What the observer does NOT see are the Underlying aspects; the Beliefs, the attitudes, governing philosophies, work practices and “Why clinicians do what they do and are as they are” (by the way, I am quoting from Professor Jeffery Braithwaite (UNSW) 2009). In essence the “Underlying” aspects are those which make the clinical culture “The Clinical Culture”. They make healthcare; Healthcare.
Then, when the same person looks at the clinical view of IT they would/could see the following:
Here too there are 2 distinct areas of attribute, as with the IT view of clinical aspects. the difference here is that it is IT looking at clinical.
An Observer would see the User Interface, the complexity, the lack of “What I asked for”. What they would not see would be the cost benefit analysis, the requirements gathering, deployment planning, support regime, rule analytics, business process analysis, the need for a single sign on the need to have a master patient index, the connections to allow data interfacing with other systems, and so on.
So really all each group sees of the other is the observable and the observable is the shallow end of the pool or, in the case of the above examples, the tip of the iceberg or the rear end of the donkey…
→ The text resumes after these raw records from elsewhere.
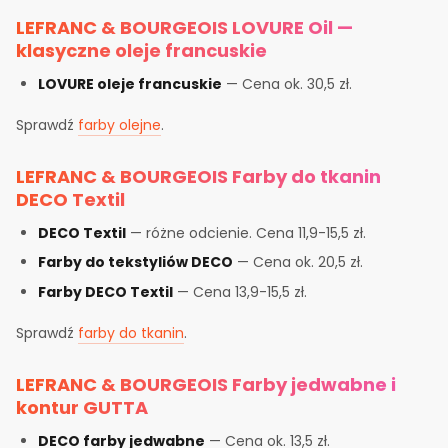
LEFRANC & BOURGEOIS LOVURE Oil —
klasyczne oleje francuskie
LOVURE oleje francuskie
— Cena ok. 30,5 zł.
Sprawdź
farby olejne
.
LEFRANC & BOURGEOIS Farby do tkanin
DECO Textil
DECO Textil
— różne odcienie. Cena 11,9-15,5 zł.
Farby do tekstyliów DECO
— Cena ok. 20,5 zł.
Farby DECO Textil
— Cena 13,9-15,5 zł.
Sprawdź
farby do tkanin
.
LEFRANC & BOURGEOIS Farby jedwabne i
kontur GUTTA
DECO farby jedwabne
— Cena ok. 13,5 zł.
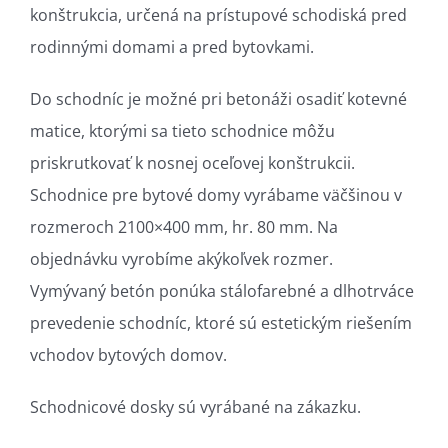
konštrukcia, určená na prístupové schodiská pred
rodinnými domami a pred bytovkami.
Do schodníc je možné pri betonáži osadiť kotevné
matice, ktorými sa tieto schodnice môžu
priskrutkovať k nosnej oceľovej konštrukcii.
Schodnice pre bytové domy vyrábame väčšinou v
rozmeroch 2100×400 mm, hr. 80 mm. Na
objednávku vyrobíme akýkoľvek rozmer.
Vymývaný betón ponúka stálofarebné a dlhotrváce
prevedenie schodníc, ktoré sú estetickým riešením
vchodov bytových domov.
Schodnicové dosky sú vyrábané na zákazku.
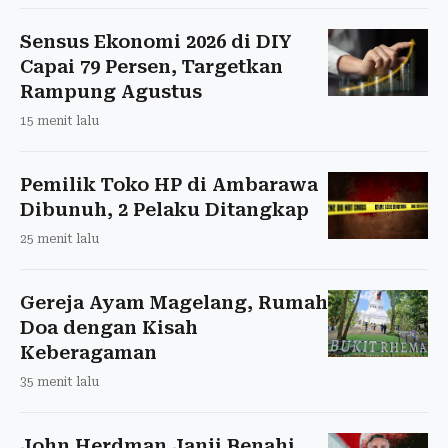
Sensus Ekonomi 2026 di DIY
Capai 79 Persen, Targetkan
Rampung Agustus
15 menit lalu
Pemilik Toko HP di Ambarawa
Dibunuh, 2 Pelaku Ditangkap
25 menit lalu
Gereja Ayam Magelang, Rumah
Doa dengan Kisah
Keberagaman
35 menit lalu
John Herdman Janji Benahi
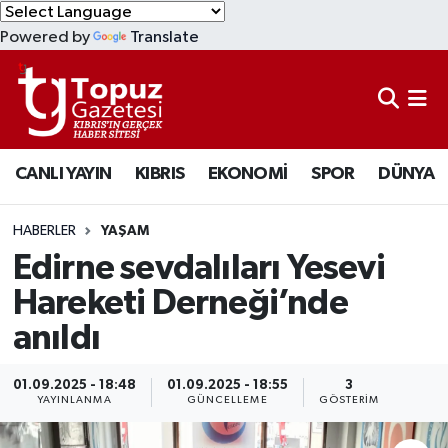
Powered by
Translate
KIBRIS
Lefkoşa Nöbetçi Eczaneler
DÜNYA
Lefkoşa Hava Durumu
CANLI YAYIN
KIBRIS
EKONOMİ
SPOR
DÜNYA
EKONOMİ
Lefkoşa Trafik Yoğunluk Haritası
MAGAZİN
Süper Lig Puan Durumu ve Fikstür
HABERLER
YAŞAM
Edirne sevdalıları Yesevi
SAĞLIK
Tüm Manşetler
Hareketi Derneği’nde
anıldı
SPOR
Son Dakika Haberleri
TEKNOLOJİ
Haber Arşivi
01.09.2025 - 18:48
01.09.2025 - 18:55
3
YAYINLANMA
GÜNCELLEME
GÖSTERIM
TÜRKİYE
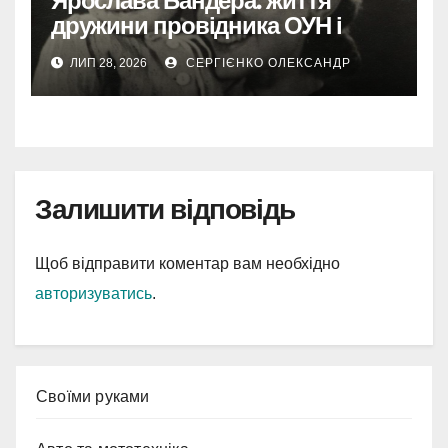
Ярослава Бандера: життя
дружини провідника ОУН і
самостійної діячки
ЛИП 28, 2026
СЕРГІЄНКО ОЛЕКСАНДР
Залишити відповідь
Щоб відправити коментар вам необхідно
авторизуватись
.
Cвоїми руками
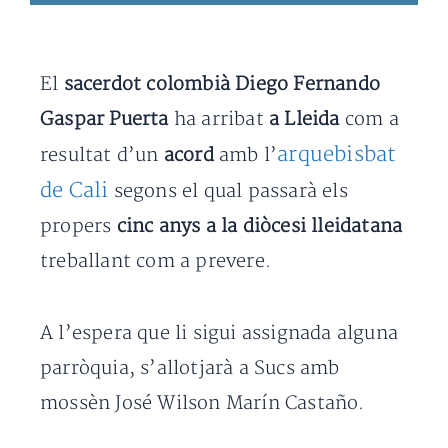
El
sacerdot colombià Diego Fernando
Gaspar Puerta
ha arribat
a Lleida
com a
arquebisbat
resultat d’un
acord
amb l’
de Cali
segons el qual passarà els
propers
cinc anys a la diòcesi lleidatana
treballant com a prevere.
A l’espera que li sigui assignada alguna
parròquia, s’allotjarà a Sucs amb
mossèn José Wilson Marín Castaño.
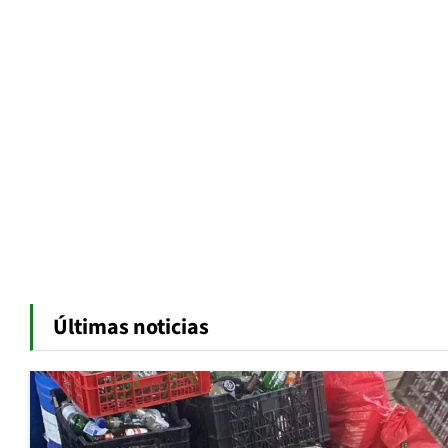
Últimas noticias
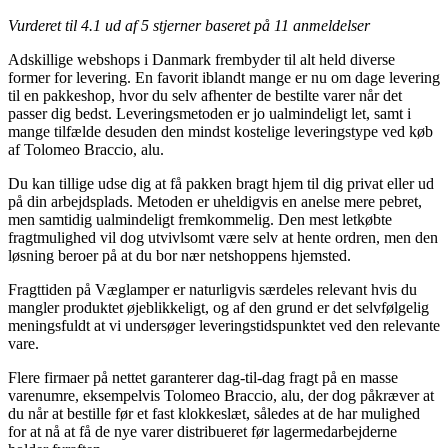
Vurderet til
4.1
ud af 5 stjerner baseret på
11
anmeldelser
Adskillige webshops i Danmark frembyder til alt held diverse
former for levering. En favorit iblandt mange er nu om dage levering
til en pakkeshop, hvor du selv afhenter de bestilte varer når det
passer dig bedst. Leveringsmetoden er jo ualmindeligt let, samt i
mange tilfælde desuden den mindst kostelige leveringstype ved køb
af Tolomeo Braccio, alu.
Du kan tillige udse dig at få pakken bragt hjem til dig privat eller ud
på din arbejdsplads. Metoden er uheldigvis en anelse mere pebret,
men samtidig ualmindeligt fremkommelig. Den mest letkøbte
fragtmulighed vil dog utvivlsomt være selv at hente ordren, men den
løsning beroer på at du bor nær netshoppens hjemsted.
Fragttiden på Væglamper er naturligvis særdeles relevant hvis du
mangler produktet øjeblikkeligt, og af den grund er det selvfølgelig
meningsfuldt at vi undersøger leveringstidspunktet ved den relevante
vare.
Flere firmaer på nettet garanterer dag-til-dag fragt på en masse
varenumre, eksempelvis Tolomeo Braccio, alu, der dog påkræver at
du når at bestille før et fast klokkeslæt, således at de har mulighed
for at nå at få de nye varer distribueret før lagermedarbejderne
Is it sad that when it comes down to the wire that one of the things holding success in check is the lack of trust and communication between the 2 core areas of human integration? At least I think it is.
If these 2 spheres of people could just come to respect each others’ abilities it just may be that we could get much more HIT to WURK.
(I have been known for my unbridled optimism).
..oh, look kids, it’s an animal of porcine persuasion in aeronautical configuration!